Cevaplanacak sorular:
A: Islahla ilgili metinde "6. Dosyada bulunan" sözleriyle başlayıp "irade beyanında bulunulmalıdır." sözleriyle biten bölümü yeniden yazın ve "hesap hatalarının" yerine "yazım hatalarının" koyun.
B: Islahla ilgili metni kaldığı yerden sürdürün.

Verilen metin:
· · ·

Ancak, ıslahtan sonra yapılacak Tahkikat sonucuna göre, bu işlemlerin göz önünde tutulması gerekmiyorsa, bunlar da yapılmamış sayılır (HMK md 179/3).

Islah Yoluna Başvurulmasına Gerek Olmayan Haller

  1. Talep sonucunu azaltmak için ıslah yoluna başvurmaya gerek yoktur. Beş bin liralık davayı davacı üç bin liraya indirebilir.
  2. Hukuki sebeplerin değiştirilmesi ya da genişletilmesi için ıslah yolunu kullanmaya gerek yoktur.
  3. Gerek davanın açılmasından sonra gerekse cevap dilekçesinin verilmesinden sonra irade dışı meydana gelen olayların ileri sürülmesi için ıslah yolunu kullanmaya gerek yoktur.
  4. Tenkis davasında talep sonucunun artırılması için ıslah yolunu kullanmaya gerek yoktur. Çünkü gerçek alacak miktarı bilirkişi raporu ile belirgin hale gelecektir.
  5. Mahkemece re’sen (kendiliğinden) incelemeye tabi işlerde, tarafın ıslah yolunu kullanmasına gerek yoktur.
  6. Dosyada bulunan belge ve yazılardaki açık yazı ve hesap hatalarının düzeltimi için ıslah yolunu kullanmaya gerek yoktur.

Islahın Şartları

Islah için açık irade beyanında bulunulmalıdır.

Islah, sözlü veya yazılı (dilekçeyle) yapılabilir. İki tarafın da hazır bulunduğu oturumda ıslahla ilgili sözlü beyan, tutanağa geçirilir ve ıslah beyanında bulunana imzalattırılır. Karşı taraf oturumda hazır değilse, ıslah beyan tutanağı karşı tarafa tebliğ olunur. Islah yazılı dilekçeyle de yapılabilir (HMK md 177/2). Islah dilekçesinin karşı tarafa tebliği zorunludur.

Islah hakkı süresinde kullanılmalıdır.

· · ·

Veri kümesi girdileri:
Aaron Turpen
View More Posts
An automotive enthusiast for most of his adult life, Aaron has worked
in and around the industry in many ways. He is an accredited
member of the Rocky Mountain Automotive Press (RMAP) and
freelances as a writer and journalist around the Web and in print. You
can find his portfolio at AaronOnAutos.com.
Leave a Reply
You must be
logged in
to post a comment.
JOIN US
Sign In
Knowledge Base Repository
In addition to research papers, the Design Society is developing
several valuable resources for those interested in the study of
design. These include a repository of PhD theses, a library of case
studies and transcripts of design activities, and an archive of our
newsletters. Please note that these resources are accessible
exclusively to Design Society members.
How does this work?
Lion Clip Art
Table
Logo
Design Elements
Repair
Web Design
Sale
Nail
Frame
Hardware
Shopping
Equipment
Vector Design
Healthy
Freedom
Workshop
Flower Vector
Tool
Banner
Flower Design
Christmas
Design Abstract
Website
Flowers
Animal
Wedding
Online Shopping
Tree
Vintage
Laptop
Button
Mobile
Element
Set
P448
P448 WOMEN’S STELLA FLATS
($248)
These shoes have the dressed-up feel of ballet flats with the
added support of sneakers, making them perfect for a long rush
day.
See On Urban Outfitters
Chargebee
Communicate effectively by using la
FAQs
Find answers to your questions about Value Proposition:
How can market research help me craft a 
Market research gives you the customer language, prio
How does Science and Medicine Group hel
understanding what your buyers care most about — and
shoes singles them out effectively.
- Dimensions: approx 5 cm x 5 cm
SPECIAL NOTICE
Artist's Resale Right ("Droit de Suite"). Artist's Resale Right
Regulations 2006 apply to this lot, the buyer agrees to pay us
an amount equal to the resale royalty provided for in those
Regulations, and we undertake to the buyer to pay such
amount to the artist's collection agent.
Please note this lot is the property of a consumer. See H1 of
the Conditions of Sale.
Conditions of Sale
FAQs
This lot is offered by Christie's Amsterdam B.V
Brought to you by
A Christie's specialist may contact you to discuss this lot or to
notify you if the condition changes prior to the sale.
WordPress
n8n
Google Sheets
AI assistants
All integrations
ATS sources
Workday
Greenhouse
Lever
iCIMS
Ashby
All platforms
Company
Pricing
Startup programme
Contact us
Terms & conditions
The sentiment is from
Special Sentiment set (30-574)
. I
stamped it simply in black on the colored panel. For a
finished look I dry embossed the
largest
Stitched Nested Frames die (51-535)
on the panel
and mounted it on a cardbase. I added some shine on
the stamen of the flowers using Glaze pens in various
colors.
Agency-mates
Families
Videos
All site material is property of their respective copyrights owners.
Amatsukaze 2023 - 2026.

· · ·

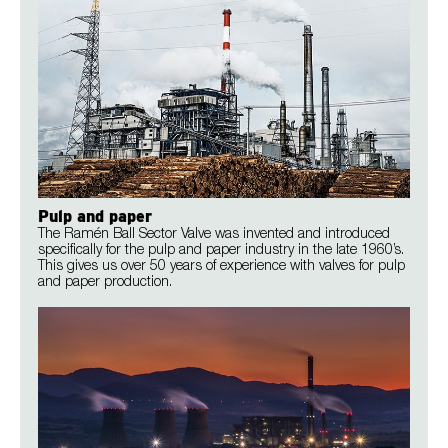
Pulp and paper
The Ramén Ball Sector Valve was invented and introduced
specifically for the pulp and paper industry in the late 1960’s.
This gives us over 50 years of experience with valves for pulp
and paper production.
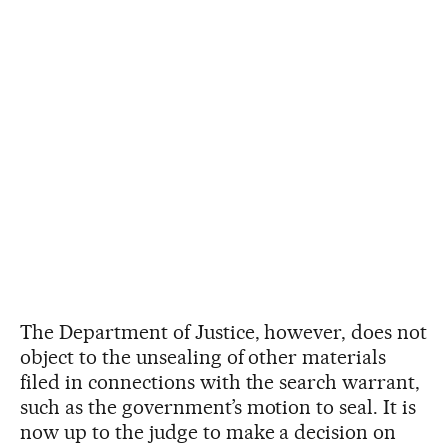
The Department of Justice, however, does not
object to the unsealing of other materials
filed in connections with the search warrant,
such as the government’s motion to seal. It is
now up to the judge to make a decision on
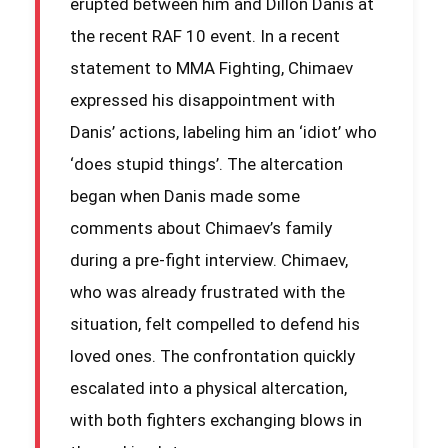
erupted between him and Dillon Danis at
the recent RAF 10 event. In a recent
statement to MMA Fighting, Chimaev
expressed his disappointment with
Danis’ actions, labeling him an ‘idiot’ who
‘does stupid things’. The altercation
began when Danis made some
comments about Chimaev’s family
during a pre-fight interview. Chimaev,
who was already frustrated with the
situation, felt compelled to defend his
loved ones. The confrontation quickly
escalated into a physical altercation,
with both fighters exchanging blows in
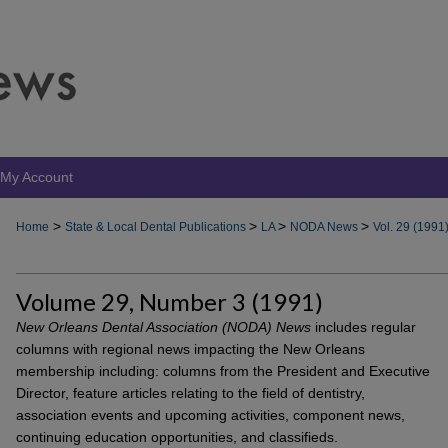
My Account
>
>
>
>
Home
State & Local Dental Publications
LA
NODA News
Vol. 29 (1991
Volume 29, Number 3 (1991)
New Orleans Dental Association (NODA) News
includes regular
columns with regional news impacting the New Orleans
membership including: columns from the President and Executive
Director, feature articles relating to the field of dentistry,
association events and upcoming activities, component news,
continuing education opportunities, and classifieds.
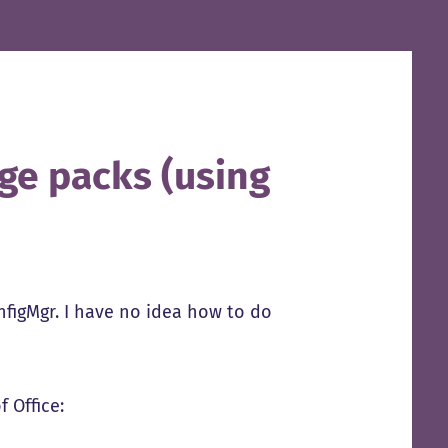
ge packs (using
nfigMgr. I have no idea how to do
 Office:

· · ·

Çözülmüş görevler:
A:
6. Dosyada bulunan belge ve yazılardaki açık yazı ve yazım hatalarının düzeltimi için ıslah yolunu kullanmaya gerek yoktur.

Islahın Şartları

Islah için açık irade beyanında bulunulmalıdır.

B:
Islah, tahkikat aşamasının sona ermesine kadar yapılabilir (HMK md 177/1). Yasa metninde geçen “Tahkikat Aşaması” ile kastedilen, ilk derece mahkemelerindeki Tahkikat evresidir. Gerek Bölge Adliye Mahkemesi’nde (istinaf aşamasında) gerekse Yargıtay’da (temyiz aşamasında) ıslah hakkı kullanılamaz. Bozmadan sonra yapılan yeni tahkikatta da ıslah yapılabilmesi mümkün değildir.

Yargılama sürecinde daha önce ıslah hakkı kullanılmış olmamalıdır.
Aynı davada taraflar ıslah yoluna ancak bir kez başvurabilirler (HMK md 176/1).

Giderler ile muhtemel zararlara karşılık Teminat yatırılmalıdır.
“Islah Yolu” nu kullanan taraf, ıslah sebebiyle geçersiz hale gelen işlemler için yapılan yargılama giderleriyle karşı tarafın uğradığı ve uğrayabileceği zararları karşılamak üzere, hakimin takdir edeceği teminatı bir hafta içinde mahkeme veznesine yatırmak zorundadır. Aksi halde ıslah yapılmamış sayılır (HMK md 178/1).

Karşı tarafın zararının kesin olarak tespit edilmesinden sonra, mahkeme veznesine yatırılan miktar eksikse tamamlattırılır; fazla ise iade edilir (HMK md 178/2).

Islah hakkı kötüye kullanılmamalıdır.
Islah, davayı uzatmak veya karşı tarafı ızrar etmek (zarara uğratmak) gibi kötü niyetli düşüncelerle yapılmış olmamalıdır. Islahın kötü niyetle yapıldığı ispatlanır ya da belirtilerle anlaşılırsa, mahkeme, aşağıdaki iki yaptırımı uygular:

(1) Islah dikkate alınmadan gerekli karar verilir,
(2) Hakim, kötü niyetle “ıslah” a başvuran tarafı, karşı tarafın bu yüzden uğradığı bütün zararlarını ödemeye ve 500 Türk Lirasından 5000 Türk Lirasına kadar “Disiplin Para Cesası” na mahkûm eder (HMK. md. 182).

Islahın Çeşitleri Nelerdir? Hangi Yollarla Dava Islah Edilir?

Hukuk Yargılama Sistemi’mizde ıslah iki şekilde yapılabilir: Davanın Tamamen Islahı, Davanın Kısmen Islahı.

1) Davanın Tamamen Islahı

Bu ıslah türünde, dava tümüyle değiştirilmiş olmaktadır. Örneğin, Ecrimisil davasının, Elatmanın Önlenmesi davasına dönüştürülmesi gibi.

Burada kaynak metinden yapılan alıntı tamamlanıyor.